Tribune. Selon l’enquête sur les discriminations dans l’emploi du Défenseur des droits et de l’Organisation internationale du travail (OIT), la discrimination syndicale par les employeurs est un phénomène massif et répandu. 42 % des actifs estiment que s’ils exercent la liberté de se syndiquer, ils prennent un risque pour leur emploi, leurs conditions de travail, leur rémunération et leur déroulement de carrière.

Ce n’est pas de la paranoïa, puisque l’étude en question révèle que presque la moitié de celles et ceux qui ont pris ce droit de se syndiquer confirment qu’ils ont été victimes de représailles de la part de leur employeur. Et 67 % d’entre eux perçoivent leur engagement comme un risque professionnel. Enfin, le niveau de la répression augmente en cas de participation à l’activité syndicale, de prise de responsabilité dans les institutions représentatives du personnel, d’exercice d’un mandat de délégué.

Article réservé à nos abonnés Lire aussi Les paradoxes des salariés sur le dialogue social

Il est maintenant officiel que c’est la peur, justifiée, de la discrimination au travail qui est la première cause de non-syndicalisation chez les salariés. Dans cette situation, que valent les déclarations patronales et gouvernementales sur l’importance d’une prétendue démocratie sociale ? Bien sûr, nous syndicalistes ne découvrons pas cette stigmatisation du syndicalisme que nous dénonçons depuis des années. En plus des mesures de rétorsion contre les syndiqués, il y a les attaques des médias, les procès contre les syndicalistes, les remises en cause des moyens et des locaux, les lois qui réduisent le droit syndical.

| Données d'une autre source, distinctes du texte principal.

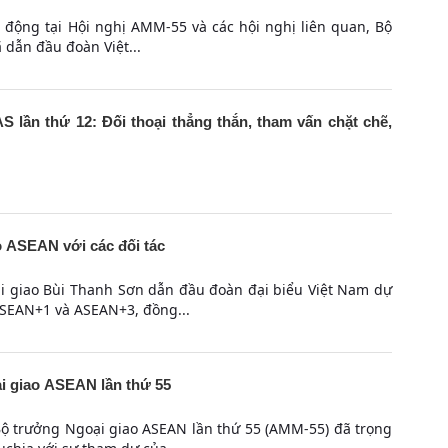
t động tại Hội nghị AMM-55 và các hội nghị liên quan, Bộ
 dẫn đầu đoàn Việt...
 lần thứ 12: Đối thoại thẳng thắn, tham vấn chặt chẽ,
o ASEAN với các đối tác
ại giao Bùi Thanh Sơn dẫn đầu đoàn đại biểu Việt Nam dự
ASEAN+1 và ASEAN+3, đồng...
i giao ASEAN lần thứ 55
Bộ trưởng Ngoại giao ASEAN lần thứ 55 (AMM-55) đã trọng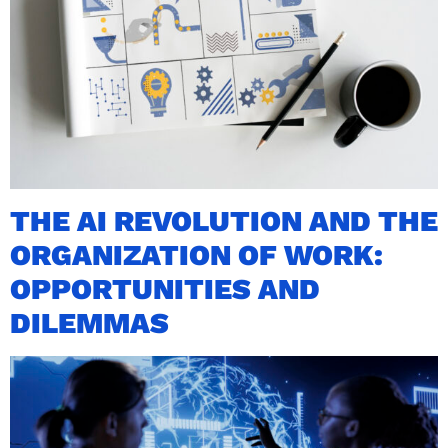
THE AI REVOLUTION AND THE
ORGANIZATION OF WORK:
OPPORTUNITIES AND
DILEMMAS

La stigmatisation du syndicalisme

En 2015, une analyse du Fonds monétaire international (FMI), passée elle aussi assez inaperçue, relevait l’existence d’un « lien entre la baisse du taux de syndicalisation et l’augmentation de la part des revenus les plus élevés dans les pays les plus avancés durant la période 1980-2010 ». Cette étude expliquait ce lien par le fait qu’« en réduisant l’influence des salariés sur les décisions des entreprises », l’affaiblissement des syndicats a permis « d’augmenter la part des revenus constitués par les rémunérations de la haute direction et des actionnaires ».